> _Activity_
Please identify every line in the records below that contains the word "Mazatec", and copy each of those lines. Case counts, so match capitalization too.

----- Information

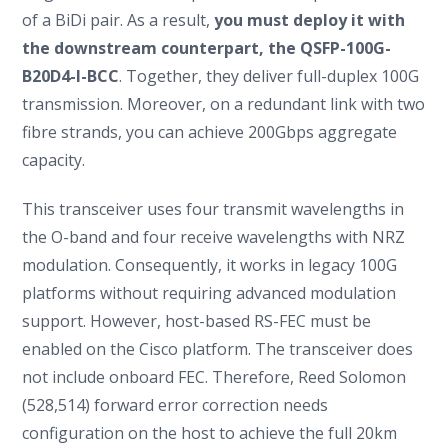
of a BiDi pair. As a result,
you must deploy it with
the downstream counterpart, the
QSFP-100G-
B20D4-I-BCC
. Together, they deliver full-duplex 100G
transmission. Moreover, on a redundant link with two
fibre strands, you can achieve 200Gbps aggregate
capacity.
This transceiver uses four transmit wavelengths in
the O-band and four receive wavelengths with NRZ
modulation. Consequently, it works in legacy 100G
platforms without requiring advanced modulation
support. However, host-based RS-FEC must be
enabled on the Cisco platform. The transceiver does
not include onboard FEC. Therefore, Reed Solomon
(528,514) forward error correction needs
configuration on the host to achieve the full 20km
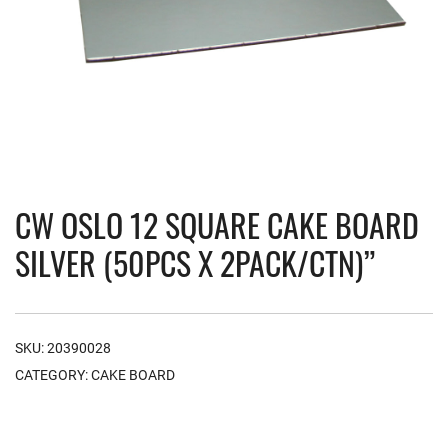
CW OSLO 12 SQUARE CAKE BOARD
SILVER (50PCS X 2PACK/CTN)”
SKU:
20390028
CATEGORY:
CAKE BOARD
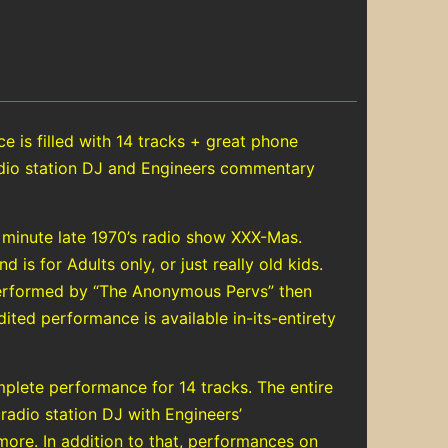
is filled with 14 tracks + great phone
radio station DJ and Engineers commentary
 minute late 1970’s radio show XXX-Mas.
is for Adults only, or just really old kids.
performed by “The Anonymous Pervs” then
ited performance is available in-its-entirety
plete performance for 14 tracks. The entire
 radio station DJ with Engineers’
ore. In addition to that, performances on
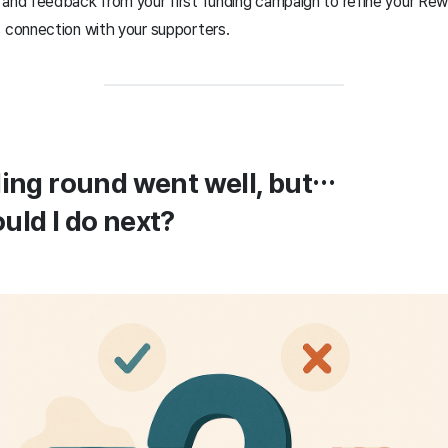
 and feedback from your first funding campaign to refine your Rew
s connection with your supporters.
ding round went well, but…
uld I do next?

----------
----- Information

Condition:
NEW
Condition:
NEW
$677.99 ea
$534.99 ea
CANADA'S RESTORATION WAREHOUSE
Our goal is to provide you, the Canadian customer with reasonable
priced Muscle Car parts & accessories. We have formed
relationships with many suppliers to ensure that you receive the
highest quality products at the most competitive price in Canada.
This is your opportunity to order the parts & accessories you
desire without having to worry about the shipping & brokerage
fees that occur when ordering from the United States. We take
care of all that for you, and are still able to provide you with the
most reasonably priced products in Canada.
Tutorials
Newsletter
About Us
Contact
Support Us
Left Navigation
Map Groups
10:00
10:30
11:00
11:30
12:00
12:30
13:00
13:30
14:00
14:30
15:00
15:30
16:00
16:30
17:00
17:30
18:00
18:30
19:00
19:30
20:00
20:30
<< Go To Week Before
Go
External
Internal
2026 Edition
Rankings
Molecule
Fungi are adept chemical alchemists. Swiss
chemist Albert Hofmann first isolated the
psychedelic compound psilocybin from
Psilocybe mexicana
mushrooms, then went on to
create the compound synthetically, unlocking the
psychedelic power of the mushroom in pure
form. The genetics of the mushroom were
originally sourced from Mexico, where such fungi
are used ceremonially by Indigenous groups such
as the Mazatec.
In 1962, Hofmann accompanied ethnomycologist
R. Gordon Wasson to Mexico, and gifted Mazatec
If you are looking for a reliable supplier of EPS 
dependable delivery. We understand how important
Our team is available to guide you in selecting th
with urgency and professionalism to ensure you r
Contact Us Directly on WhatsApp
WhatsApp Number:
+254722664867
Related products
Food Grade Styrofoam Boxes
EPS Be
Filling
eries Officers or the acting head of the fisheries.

----------

> _Solution for this exercise_
as the Mazatec.
R. Gordon Wasson to Mexico, and gifted Mazatec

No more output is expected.